• [Activity] Once every line in the data below has been checked for "hand", give the number of lines that hold it, and only that.

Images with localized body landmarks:
· · · · ·

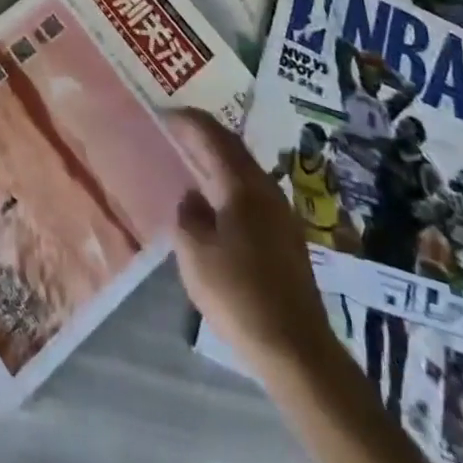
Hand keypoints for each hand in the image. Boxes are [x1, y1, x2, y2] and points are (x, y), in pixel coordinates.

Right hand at [167, 109, 329, 370]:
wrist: (297, 350)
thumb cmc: (239, 295)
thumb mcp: (195, 254)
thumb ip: (188, 216)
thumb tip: (194, 198)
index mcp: (242, 185)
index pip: (212, 136)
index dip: (188, 120)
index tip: (165, 112)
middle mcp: (265, 189)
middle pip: (233, 147)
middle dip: (205, 133)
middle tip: (177, 128)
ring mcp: (280, 213)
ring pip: (245, 169)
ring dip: (219, 157)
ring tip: (193, 158)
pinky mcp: (286, 237)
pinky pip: (252, 191)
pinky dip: (230, 181)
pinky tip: (217, 199)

· · · · ·

• [Solution for this exercise] 2